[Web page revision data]

################

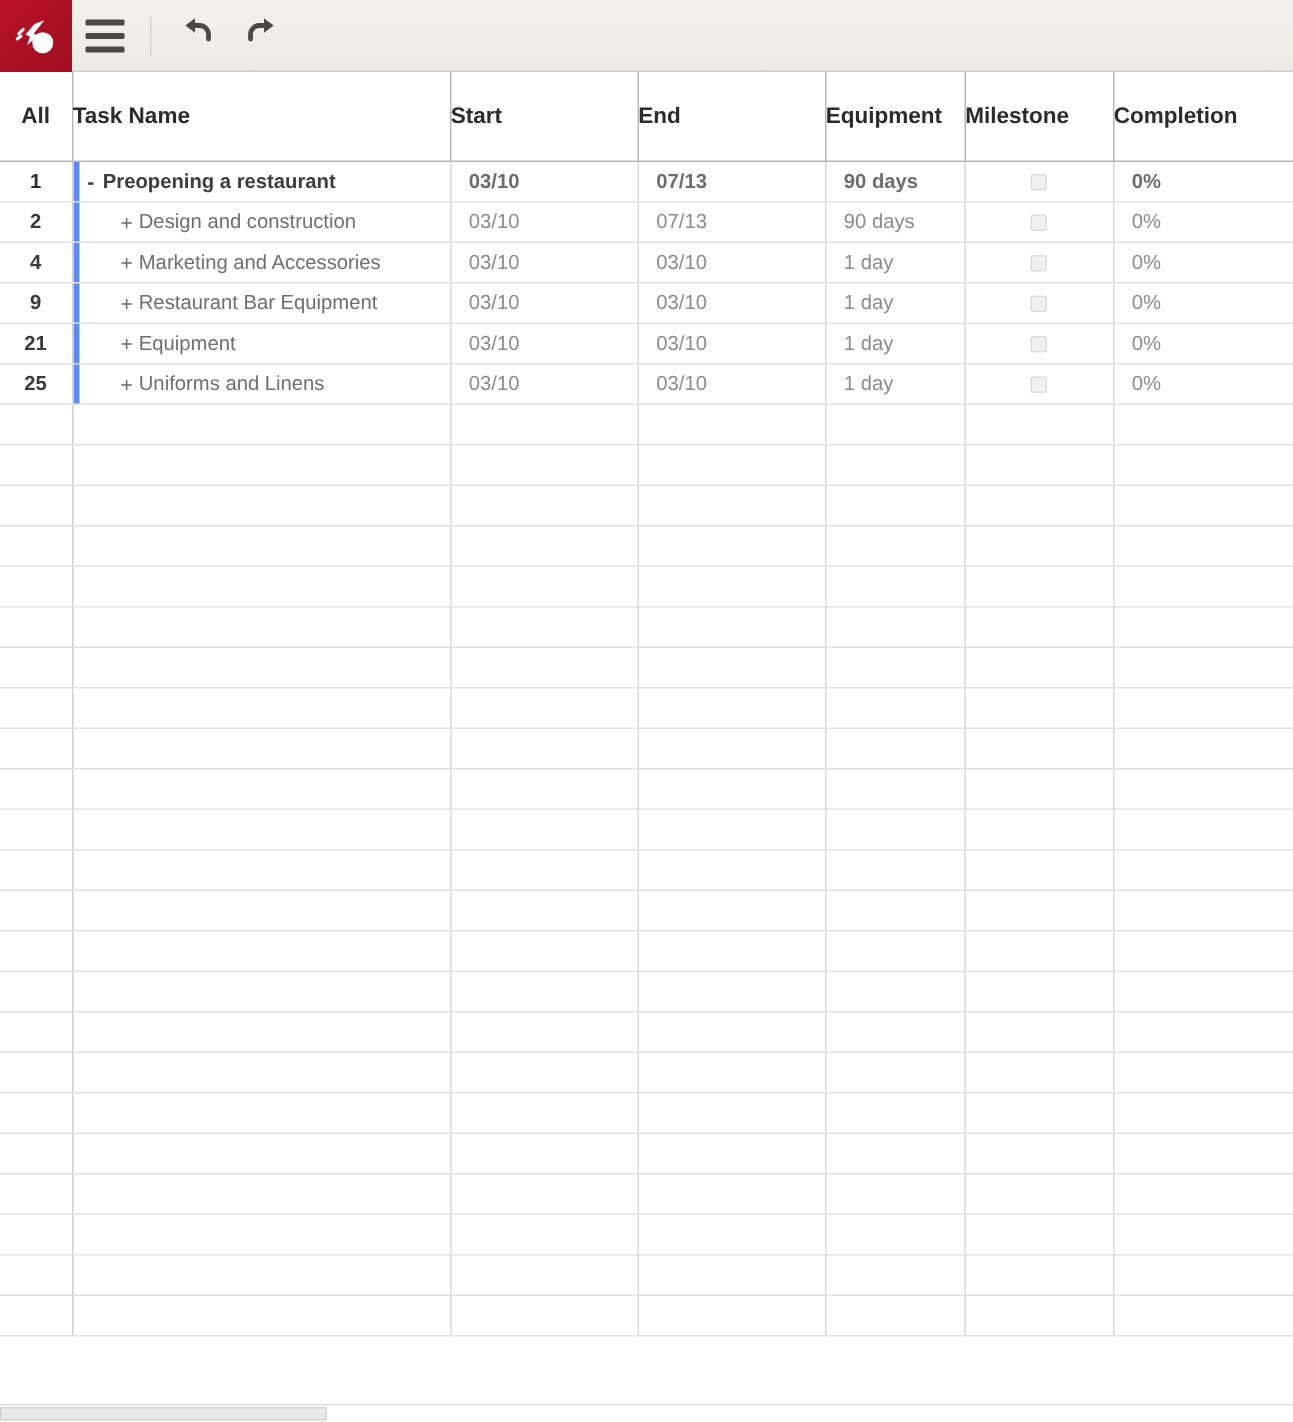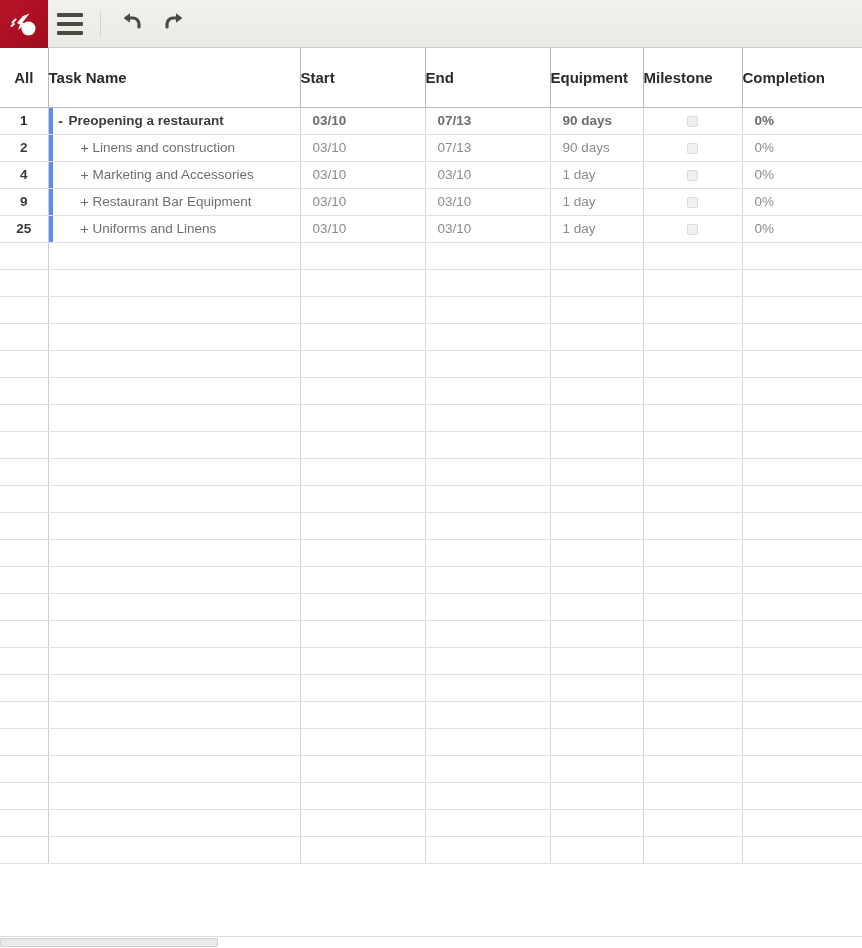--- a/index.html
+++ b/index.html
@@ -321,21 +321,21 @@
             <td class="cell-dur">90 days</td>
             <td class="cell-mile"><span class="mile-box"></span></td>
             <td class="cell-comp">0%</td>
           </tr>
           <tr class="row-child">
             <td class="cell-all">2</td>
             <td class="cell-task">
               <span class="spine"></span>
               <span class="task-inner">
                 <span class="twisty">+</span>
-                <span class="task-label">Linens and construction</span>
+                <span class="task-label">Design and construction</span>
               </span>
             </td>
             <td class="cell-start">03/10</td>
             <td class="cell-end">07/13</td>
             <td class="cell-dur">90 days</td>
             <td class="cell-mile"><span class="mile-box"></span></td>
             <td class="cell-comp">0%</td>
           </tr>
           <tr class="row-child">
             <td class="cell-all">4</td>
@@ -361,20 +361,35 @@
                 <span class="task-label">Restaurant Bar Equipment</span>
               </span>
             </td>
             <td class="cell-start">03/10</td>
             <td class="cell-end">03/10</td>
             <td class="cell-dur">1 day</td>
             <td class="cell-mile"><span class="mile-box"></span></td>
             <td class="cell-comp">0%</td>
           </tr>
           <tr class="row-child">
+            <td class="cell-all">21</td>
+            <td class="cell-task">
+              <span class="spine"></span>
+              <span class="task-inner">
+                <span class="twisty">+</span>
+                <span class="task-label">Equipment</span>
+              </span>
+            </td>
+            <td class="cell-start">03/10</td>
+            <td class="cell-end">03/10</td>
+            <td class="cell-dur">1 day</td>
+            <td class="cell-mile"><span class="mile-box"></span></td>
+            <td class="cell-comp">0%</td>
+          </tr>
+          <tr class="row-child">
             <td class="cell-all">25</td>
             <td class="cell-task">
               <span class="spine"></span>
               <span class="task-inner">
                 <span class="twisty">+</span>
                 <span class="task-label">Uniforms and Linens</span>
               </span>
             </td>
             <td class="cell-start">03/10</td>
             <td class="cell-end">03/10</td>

################

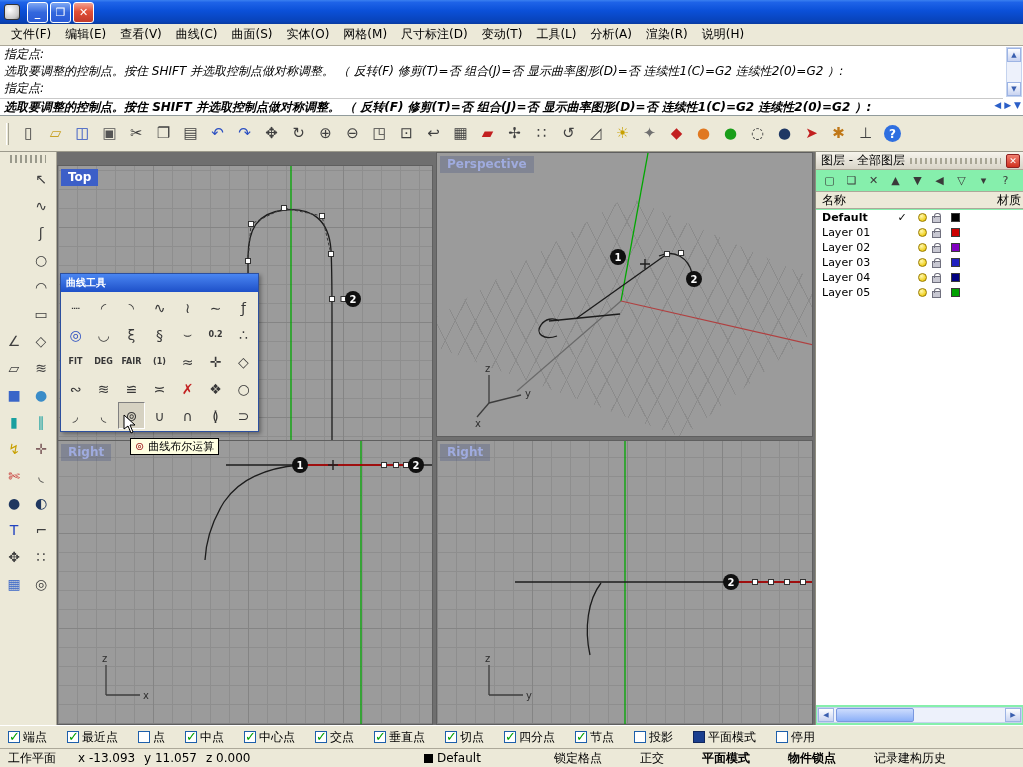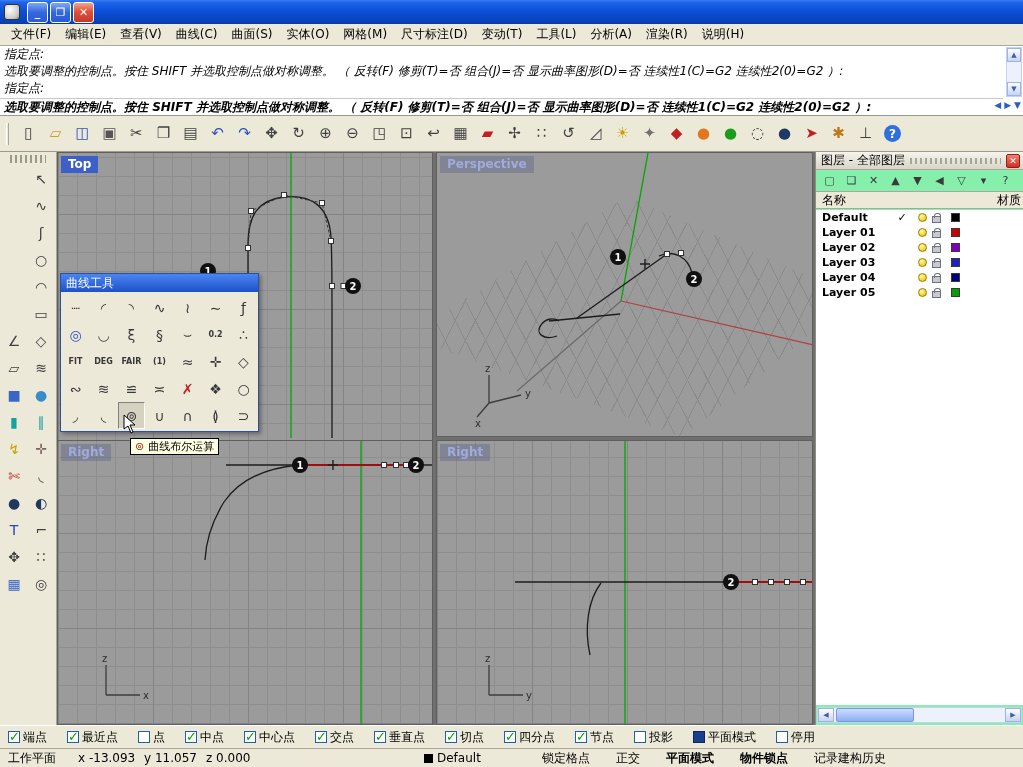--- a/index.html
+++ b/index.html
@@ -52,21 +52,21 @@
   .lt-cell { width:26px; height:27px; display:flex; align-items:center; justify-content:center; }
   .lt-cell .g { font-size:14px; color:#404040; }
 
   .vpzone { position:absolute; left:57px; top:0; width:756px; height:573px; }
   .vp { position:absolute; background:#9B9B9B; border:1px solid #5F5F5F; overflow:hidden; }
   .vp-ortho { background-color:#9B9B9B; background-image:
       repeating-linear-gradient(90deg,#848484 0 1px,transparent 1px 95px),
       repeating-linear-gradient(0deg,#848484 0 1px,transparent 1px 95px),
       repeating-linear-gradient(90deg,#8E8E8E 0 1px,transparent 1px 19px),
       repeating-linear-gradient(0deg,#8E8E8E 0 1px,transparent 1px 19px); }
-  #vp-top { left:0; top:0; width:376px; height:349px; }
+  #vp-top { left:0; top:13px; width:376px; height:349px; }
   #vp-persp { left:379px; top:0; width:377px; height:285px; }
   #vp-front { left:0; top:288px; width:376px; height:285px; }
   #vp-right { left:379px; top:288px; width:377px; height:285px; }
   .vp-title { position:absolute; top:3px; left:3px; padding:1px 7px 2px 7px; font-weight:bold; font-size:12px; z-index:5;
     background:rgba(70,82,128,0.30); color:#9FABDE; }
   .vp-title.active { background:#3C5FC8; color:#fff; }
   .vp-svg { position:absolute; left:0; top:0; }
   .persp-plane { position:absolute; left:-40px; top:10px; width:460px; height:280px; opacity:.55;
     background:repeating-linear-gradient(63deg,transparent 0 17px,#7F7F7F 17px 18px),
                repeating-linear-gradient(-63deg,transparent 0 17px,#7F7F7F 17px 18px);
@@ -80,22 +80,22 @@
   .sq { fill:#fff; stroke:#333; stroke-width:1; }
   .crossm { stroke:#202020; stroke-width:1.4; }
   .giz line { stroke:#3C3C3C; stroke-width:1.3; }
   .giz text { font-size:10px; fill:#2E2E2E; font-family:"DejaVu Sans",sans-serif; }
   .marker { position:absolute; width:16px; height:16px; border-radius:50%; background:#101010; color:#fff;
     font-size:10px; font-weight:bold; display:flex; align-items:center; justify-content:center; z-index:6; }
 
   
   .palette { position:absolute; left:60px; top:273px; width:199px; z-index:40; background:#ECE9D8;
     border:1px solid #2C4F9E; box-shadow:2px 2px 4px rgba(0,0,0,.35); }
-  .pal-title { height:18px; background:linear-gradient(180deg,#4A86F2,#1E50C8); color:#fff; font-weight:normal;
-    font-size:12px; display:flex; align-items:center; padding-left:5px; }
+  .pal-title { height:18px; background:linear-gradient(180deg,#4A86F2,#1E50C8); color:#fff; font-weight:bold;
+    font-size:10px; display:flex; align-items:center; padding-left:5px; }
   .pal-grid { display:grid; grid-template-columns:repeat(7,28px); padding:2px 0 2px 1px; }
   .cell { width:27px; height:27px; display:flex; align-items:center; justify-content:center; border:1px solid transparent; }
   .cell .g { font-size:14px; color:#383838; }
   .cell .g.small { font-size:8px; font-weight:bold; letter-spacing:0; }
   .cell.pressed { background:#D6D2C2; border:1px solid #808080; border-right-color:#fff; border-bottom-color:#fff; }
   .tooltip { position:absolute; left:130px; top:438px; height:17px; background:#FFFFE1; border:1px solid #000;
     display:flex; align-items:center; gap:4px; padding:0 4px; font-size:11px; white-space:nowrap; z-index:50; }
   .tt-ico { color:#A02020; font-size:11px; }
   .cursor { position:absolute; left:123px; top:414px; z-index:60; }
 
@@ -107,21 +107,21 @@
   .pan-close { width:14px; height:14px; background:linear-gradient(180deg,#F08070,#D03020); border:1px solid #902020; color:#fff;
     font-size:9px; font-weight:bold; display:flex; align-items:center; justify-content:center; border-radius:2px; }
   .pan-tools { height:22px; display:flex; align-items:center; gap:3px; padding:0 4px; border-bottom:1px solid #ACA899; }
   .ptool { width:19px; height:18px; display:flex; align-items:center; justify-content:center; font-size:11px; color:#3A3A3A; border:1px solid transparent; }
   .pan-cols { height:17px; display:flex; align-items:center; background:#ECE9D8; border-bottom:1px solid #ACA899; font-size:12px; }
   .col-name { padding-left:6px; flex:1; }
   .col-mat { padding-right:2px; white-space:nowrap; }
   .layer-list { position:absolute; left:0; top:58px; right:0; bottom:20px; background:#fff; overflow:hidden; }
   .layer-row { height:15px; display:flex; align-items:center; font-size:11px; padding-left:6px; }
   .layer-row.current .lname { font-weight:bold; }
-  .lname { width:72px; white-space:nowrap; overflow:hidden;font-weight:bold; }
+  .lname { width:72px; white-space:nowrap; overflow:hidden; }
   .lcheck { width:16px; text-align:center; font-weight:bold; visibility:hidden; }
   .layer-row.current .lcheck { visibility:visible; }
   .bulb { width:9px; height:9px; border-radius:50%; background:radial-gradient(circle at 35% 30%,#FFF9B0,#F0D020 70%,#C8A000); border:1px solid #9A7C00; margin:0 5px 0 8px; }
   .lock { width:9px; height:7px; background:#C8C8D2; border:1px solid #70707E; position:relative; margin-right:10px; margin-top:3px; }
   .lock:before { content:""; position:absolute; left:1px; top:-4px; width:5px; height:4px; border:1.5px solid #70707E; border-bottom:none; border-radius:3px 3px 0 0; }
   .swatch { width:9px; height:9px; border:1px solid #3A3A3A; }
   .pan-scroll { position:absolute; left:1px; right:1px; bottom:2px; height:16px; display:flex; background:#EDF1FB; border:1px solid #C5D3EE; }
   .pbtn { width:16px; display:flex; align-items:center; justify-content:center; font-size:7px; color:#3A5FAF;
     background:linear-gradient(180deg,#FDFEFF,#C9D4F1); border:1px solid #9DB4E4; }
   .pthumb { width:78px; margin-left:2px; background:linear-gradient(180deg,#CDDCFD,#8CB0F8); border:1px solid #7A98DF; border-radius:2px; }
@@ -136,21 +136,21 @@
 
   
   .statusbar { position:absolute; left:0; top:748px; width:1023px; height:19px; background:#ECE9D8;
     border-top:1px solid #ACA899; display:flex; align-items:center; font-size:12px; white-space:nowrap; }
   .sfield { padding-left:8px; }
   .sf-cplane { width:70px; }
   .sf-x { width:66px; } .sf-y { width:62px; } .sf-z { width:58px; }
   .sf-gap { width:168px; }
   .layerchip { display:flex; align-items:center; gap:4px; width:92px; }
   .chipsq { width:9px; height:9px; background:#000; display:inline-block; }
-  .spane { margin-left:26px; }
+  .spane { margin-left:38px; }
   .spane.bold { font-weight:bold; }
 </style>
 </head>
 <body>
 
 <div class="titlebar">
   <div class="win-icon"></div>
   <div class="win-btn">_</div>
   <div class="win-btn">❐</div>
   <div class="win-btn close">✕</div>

################

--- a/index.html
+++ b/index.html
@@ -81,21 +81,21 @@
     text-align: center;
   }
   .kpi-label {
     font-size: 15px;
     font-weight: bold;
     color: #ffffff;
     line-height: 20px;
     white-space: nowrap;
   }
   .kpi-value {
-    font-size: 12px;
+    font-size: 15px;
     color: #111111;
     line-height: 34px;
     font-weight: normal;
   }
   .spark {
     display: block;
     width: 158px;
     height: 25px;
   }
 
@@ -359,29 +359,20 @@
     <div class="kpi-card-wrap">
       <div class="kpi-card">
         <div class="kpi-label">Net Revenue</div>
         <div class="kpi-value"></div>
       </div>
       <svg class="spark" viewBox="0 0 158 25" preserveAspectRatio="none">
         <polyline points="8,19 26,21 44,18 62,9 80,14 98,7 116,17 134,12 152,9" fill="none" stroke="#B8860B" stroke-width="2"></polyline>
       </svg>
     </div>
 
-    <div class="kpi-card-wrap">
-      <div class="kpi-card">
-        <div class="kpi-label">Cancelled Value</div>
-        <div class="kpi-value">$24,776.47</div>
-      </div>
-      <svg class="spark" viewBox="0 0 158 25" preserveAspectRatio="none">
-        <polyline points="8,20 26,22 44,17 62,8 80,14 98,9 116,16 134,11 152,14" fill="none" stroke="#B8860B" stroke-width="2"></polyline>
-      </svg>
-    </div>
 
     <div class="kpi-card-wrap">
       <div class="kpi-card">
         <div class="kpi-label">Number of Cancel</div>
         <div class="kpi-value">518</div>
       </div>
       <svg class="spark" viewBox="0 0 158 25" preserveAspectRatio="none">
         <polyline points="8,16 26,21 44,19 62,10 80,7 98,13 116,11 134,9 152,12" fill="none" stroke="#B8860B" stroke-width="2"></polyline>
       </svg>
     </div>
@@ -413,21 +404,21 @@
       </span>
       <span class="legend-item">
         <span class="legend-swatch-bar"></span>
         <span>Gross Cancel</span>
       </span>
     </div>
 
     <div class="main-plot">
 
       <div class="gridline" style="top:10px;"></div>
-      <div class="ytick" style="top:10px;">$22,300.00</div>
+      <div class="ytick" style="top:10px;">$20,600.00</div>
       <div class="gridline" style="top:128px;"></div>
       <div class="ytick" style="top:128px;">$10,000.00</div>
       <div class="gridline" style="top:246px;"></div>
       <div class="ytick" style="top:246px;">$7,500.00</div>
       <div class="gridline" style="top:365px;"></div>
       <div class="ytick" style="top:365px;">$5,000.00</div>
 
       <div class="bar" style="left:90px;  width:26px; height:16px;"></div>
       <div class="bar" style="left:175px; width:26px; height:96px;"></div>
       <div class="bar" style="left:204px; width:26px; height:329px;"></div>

################

* What is needed *
Which of the lines above hold the string "construction"? Pick each of them out.

* Task result *
-                <span class="task-label">Linens and construction</span>
+                <span class="task-label">Design and construction</span>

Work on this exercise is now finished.